Top of Provided data
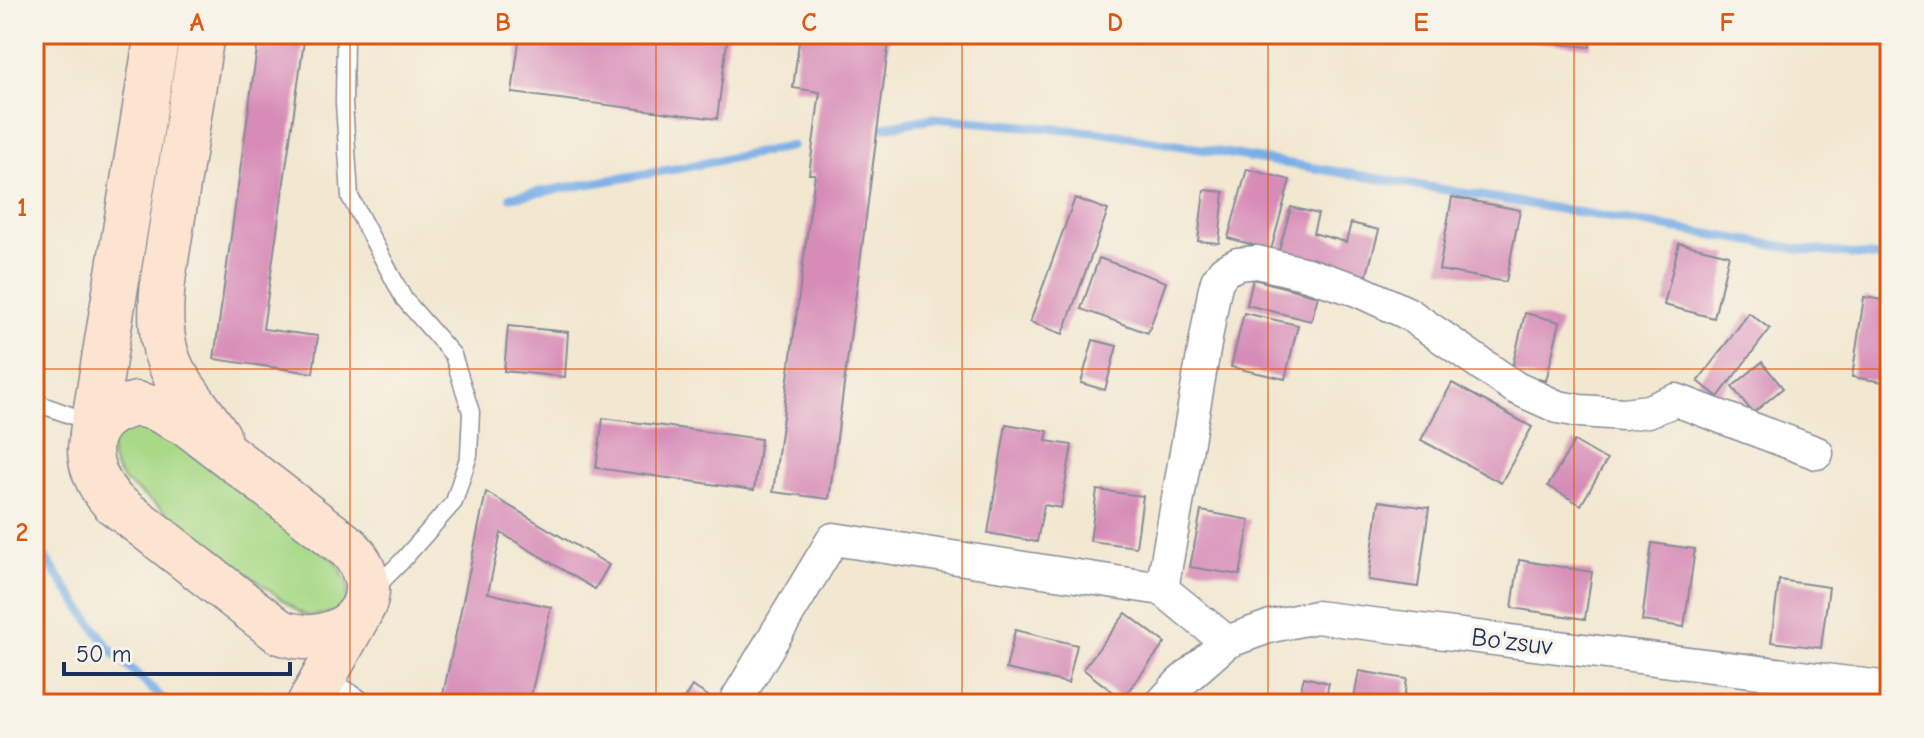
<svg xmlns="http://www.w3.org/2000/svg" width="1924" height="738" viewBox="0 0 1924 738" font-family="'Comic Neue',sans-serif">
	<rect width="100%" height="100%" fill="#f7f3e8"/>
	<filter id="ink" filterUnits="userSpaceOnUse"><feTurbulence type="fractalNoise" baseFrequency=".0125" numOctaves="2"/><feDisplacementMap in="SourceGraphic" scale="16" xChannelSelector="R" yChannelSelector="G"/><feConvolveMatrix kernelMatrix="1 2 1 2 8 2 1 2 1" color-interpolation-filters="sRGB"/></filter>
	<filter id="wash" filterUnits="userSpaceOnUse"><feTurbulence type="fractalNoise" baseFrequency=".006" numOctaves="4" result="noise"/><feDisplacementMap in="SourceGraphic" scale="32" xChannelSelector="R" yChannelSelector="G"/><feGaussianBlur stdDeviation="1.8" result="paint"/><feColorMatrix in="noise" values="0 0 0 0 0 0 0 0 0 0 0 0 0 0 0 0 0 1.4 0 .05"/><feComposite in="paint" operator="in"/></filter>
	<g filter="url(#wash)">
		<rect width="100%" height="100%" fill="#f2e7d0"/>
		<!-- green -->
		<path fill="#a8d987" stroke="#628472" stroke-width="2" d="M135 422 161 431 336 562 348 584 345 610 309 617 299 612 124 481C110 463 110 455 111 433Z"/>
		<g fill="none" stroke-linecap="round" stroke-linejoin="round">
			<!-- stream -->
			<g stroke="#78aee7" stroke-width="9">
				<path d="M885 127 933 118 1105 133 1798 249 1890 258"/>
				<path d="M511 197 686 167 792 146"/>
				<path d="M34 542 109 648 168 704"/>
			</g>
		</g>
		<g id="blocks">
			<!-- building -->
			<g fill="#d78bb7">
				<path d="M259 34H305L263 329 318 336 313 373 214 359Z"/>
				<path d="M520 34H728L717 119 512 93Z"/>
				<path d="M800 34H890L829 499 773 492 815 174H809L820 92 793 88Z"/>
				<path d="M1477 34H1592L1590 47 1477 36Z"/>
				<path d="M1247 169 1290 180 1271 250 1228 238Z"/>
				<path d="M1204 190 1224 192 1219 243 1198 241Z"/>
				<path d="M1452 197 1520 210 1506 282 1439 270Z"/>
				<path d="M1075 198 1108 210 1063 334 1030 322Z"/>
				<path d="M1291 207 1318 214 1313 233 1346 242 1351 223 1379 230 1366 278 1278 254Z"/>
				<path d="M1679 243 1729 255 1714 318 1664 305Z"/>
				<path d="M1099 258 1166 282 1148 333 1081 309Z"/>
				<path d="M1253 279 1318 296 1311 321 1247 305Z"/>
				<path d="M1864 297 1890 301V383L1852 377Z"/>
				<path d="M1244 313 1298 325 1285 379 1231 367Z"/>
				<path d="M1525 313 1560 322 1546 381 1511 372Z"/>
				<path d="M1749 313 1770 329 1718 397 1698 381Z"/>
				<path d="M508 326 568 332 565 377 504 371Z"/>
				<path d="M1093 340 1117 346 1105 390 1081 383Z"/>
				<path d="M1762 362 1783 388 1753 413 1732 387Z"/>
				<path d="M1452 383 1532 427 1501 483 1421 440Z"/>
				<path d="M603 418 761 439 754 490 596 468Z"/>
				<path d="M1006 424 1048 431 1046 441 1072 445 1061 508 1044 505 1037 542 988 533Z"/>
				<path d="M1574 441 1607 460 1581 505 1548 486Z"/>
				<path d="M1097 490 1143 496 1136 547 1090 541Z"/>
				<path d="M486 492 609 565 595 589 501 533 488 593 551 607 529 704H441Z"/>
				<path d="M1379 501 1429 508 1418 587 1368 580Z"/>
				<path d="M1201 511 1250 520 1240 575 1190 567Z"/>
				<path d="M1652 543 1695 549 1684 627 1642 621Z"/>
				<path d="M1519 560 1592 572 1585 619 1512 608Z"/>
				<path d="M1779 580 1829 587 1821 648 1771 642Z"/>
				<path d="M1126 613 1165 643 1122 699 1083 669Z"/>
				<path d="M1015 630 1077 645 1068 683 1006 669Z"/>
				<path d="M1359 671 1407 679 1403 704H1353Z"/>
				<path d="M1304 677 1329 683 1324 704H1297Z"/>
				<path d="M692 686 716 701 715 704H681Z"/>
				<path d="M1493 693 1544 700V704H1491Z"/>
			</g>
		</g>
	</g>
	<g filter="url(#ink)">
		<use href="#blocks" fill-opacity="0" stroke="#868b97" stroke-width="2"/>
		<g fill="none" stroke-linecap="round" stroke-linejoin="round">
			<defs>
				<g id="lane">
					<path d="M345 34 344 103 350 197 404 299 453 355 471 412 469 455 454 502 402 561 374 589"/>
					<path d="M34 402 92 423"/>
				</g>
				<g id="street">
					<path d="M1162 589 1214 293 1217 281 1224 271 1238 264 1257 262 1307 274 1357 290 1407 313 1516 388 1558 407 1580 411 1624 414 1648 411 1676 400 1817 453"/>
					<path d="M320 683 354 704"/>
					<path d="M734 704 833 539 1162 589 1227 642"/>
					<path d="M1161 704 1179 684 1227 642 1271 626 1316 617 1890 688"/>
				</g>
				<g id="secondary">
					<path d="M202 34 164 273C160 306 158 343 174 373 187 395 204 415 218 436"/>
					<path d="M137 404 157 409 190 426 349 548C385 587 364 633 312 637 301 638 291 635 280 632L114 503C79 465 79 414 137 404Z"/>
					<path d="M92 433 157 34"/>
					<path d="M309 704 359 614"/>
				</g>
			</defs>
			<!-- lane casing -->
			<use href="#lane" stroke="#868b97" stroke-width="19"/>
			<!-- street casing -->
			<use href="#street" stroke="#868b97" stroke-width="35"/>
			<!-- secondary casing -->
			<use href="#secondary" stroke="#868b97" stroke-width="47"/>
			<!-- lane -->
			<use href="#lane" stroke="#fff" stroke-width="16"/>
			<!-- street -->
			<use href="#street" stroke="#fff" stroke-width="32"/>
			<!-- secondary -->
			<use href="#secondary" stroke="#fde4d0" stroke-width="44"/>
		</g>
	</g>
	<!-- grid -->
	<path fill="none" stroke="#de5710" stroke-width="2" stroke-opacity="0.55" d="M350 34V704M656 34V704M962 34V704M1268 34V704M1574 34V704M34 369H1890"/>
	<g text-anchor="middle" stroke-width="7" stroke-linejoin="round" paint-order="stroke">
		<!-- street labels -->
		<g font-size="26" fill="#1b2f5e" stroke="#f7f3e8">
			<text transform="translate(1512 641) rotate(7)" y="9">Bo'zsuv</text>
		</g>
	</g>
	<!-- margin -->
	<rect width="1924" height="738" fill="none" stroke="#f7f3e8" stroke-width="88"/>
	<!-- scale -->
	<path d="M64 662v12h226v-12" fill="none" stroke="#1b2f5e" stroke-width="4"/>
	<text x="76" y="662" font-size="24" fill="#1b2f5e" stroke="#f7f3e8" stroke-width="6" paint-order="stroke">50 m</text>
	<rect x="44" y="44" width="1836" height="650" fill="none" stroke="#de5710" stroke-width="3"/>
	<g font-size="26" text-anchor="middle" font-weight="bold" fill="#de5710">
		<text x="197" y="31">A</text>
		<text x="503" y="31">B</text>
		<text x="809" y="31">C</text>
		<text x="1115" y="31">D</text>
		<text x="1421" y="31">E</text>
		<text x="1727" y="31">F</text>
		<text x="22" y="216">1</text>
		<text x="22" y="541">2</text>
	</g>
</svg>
Bottom of Provided data
■ **What you should do**: Leave every image out when you return the material above word for word.

■ **Response area**:
<svg xmlns="http://www.w3.org/2000/svg" width="1924" height="738" viewBox="0 0 1924 738" font-family="'Comic Neue',sans-serif">
	<rect width="100%" height="100%" fill="#f7f3e8"/>
	<filter id="ink" filterUnits="userSpaceOnUse"><feTurbulence type="fractalNoise" baseFrequency=".0125" numOctaves="2"/><feDisplacementMap in="SourceGraphic" scale="16" xChannelSelector="R" yChannelSelector="G"/><feConvolveMatrix kernelMatrix="1 2 1 2 8 2 1 2 1" color-interpolation-filters="sRGB"/></filter>
	<filter id="wash" filterUnits="userSpaceOnUse"><feTurbulence type="fractalNoise" baseFrequency=".006" numOctaves="4" result="noise"/><feDisplacementMap in="SourceGraphic" scale="32" xChannelSelector="R" yChannelSelector="G"/><feGaussianBlur stdDeviation="1.8" result="paint"/><feColorMatrix in="noise" values="0 0 0 0 0 0 0 0 0 0 0 0 0 0 0 0 0 1.4 0 .05"/><feComposite in="paint" operator="in"/></filter>
	<g filter="url(#wash)">
		<rect width="100%" height="100%" fill="#f2e7d0"/>
		<!-- green -->
		<path fill="#a8d987" stroke="#628472" stroke-width="2" d="M135 422 161 431 336 562 348 584 345 610 309 617 299 612 124 481C110 463 110 455 111 433Z"/>
		<g fill="none" stroke-linecap="round" stroke-linejoin="round">
			<!-- stream -->
			<g stroke="#78aee7" stroke-width="9">
				<path d="M885 127 933 118 1105 133 1798 249 1890 258"/>
				<path d="M511 197 686 167 792 146"/>
				<path d="M34 542 109 648 168 704"/>
			</g>
		</g>
		<g id="blocks">
			<!-- building -->
			<g fill="#d78bb7">
				<path d="M259 34H305L263 329 318 336 313 373 214 359Z"/>
				<path d="M520 34H728L717 119 512 93Z"/>
				<path d="M800 34H890L829 499 773 492 815 174H809L820 92 793 88Z"/>
				<path d="M1477 34H1592L1590 47 1477 36Z"/>
				<path d="M1247 169 1290 180 1271 250 1228 238Z"/>
				<path d="M1204 190 1224 192 1219 243 1198 241Z"/>
				<path d="M1452 197 1520 210 1506 282 1439 270Z"/>
				<path d="M1075 198 1108 210 1063 334 1030 322Z"/>
				<path d="M1291 207 1318 214 1313 233 1346 242 1351 223 1379 230 1366 278 1278 254Z"/>
				<path d="M1679 243 1729 255 1714 318 1664 305Z"/>
				<path d="M1099 258 1166 282 1148 333 1081 309Z"/>
				<path d="M1253 279 1318 296 1311 321 1247 305Z"/>
				<path d="M1864 297 1890 301V383L1852 377Z"/>
				<path d="M1244 313 1298 325 1285 379 1231 367Z"/>
				<path d="M1525 313 1560 322 1546 381 1511 372Z"/>
				<path d="M1749 313 1770 329 1718 397 1698 381Z"/>
				<path d="M508 326 568 332 565 377 504 371Z"/>
				<path d="M1093 340 1117 346 1105 390 1081 383Z"/>
				<path d="M1762 362 1783 388 1753 413 1732 387Z"/>
				<path d="M1452 383 1532 427 1501 483 1421 440Z"/>
				<path d="M603 418 761 439 754 490 596 468Z"/>
				<path d="M1006 424 1048 431 1046 441 1072 445 1061 508 1044 505 1037 542 988 533Z"/>
				<path d="M1574 441 1607 460 1581 505 1548 486Z"/>
				<path d="M1097 490 1143 496 1136 547 1090 541Z"/>
				<path d="M486 492 609 565 595 589 501 533 488 593 551 607 529 704H441Z"/>
				<path d="M1379 501 1429 508 1418 587 1368 580Z"/>
				<path d="M1201 511 1250 520 1240 575 1190 567Z"/>
				<path d="M1652 543 1695 549 1684 627 1642 621Z"/>
				<path d="M1519 560 1592 572 1585 619 1512 608Z"/>
				<path d="M1779 580 1829 587 1821 648 1771 642Z"/>
				<path d="M1126 613 1165 643 1122 699 1083 669Z"/>
				<path d="M1015 630 1077 645 1068 683 1006 669Z"/>
				<path d="M1359 671 1407 679 1403 704H1353Z"/>
				<path d="M1304 677 1329 683 1324 704H1297Z"/>
				<path d="M692 686 716 701 715 704H681Z"/>
				<path d="M1493 693 1544 700V704H1491Z"/>
			</g>
		</g>
	</g>
	<g filter="url(#ink)">
		<use href="#blocks" fill-opacity="0" stroke="#868b97" stroke-width="2"/>
		<g fill="none" stroke-linecap="round" stroke-linejoin="round">
			<defs>
				<g id="lane">
					<path d="M345 34 344 103 350 197 404 299 453 355 471 412 469 455 454 502 402 561 374 589"/>
					<path d="M34 402 92 423"/>
				</g>
				<g id="street">
					<path d="M1162 589 1214 293 1217 281 1224 271 1238 264 1257 262 1307 274 1357 290 1407 313 1516 388 1558 407 1580 411 1624 414 1648 411 1676 400 1817 453"/>
					<path d="M320 683 354 704"/>
					<path d="M734 704 833 539 1162 589 1227 642"/>
					<path d="M1161 704 1179 684 1227 642 1271 626 1316 617 1890 688"/>
				</g>
				<g id="secondary">
					<path d="M202 34 164 273C160 306 158 343 174 373 187 395 204 415 218 436"/>
					<path d="M137 404 157 409 190 426 349 548C385 587 364 633 312 637 301 638 291 635 280 632L114 503C79 465 79 414 137 404Z"/>
					<path d="M92 433 157 34"/>
					<path d="M309 704 359 614"/>
				</g>
			</defs>
			<!-- lane casing -->
			<use href="#lane" stroke="#868b97" stroke-width="19"/>
			<!-- street casing -->
			<use href="#street" stroke="#868b97" stroke-width="35"/>
			<!-- secondary casing -->
			<use href="#secondary" stroke="#868b97" stroke-width="47"/>
			<!-- lane -->
			<use href="#lane" stroke="#fff" stroke-width="16"/>
			<!-- street -->
			<use href="#street" stroke="#fff" stroke-width="32"/>
			<!-- secondary -->
			<use href="#secondary" stroke="#fde4d0" stroke-width="44"/>
		</g>
	</g>
	<!-- grid -->
	<path fill="none" stroke="#de5710" stroke-width="2" stroke-opacity="0.55" d="M350 34V704M656 34V704M962 34V704M1268 34V704M1574 34V704M34 369H1890"/>
	<g text-anchor="middle" stroke-width="7" stroke-linejoin="round" paint-order="stroke">
		<!-- street labels -->
		<g font-size="26" fill="#1b2f5e" stroke="#f7f3e8">
			<text transform="translate(1512 641) rotate(7)" y="9">Bo'zsuv</text>
		</g>
	</g>
	<!-- margin -->
	<rect width="1924" height="738" fill="none" stroke="#f7f3e8" stroke-width="88"/>
	<!-- scale -->
	<path d="M64 662v12h226v-12" fill="none" stroke="#1b2f5e" stroke-width="4"/>
	<text x="76" y="662" font-size="24" fill="#1b2f5e" stroke="#f7f3e8" stroke-width="6" paint-order="stroke">50 m</text>
	<rect x="44" y="44" width="1836" height="650" fill="none" stroke="#de5710" stroke-width="3"/>
	<g font-size="26" text-anchor="middle" font-weight="bold" fill="#de5710">
		<text x="197" y="31">A</text>
		<text x="503" y="31">B</text>
		<text x="809" y="31">C</text>
		<text x="1115" y="31">D</text>
		<text x="1421" y="31">E</text>
		<text x="1727" y="31">F</text>
		<text x="22" y="216">1</text>
		<text x="22" y="541">2</text>
	</g>
</svg>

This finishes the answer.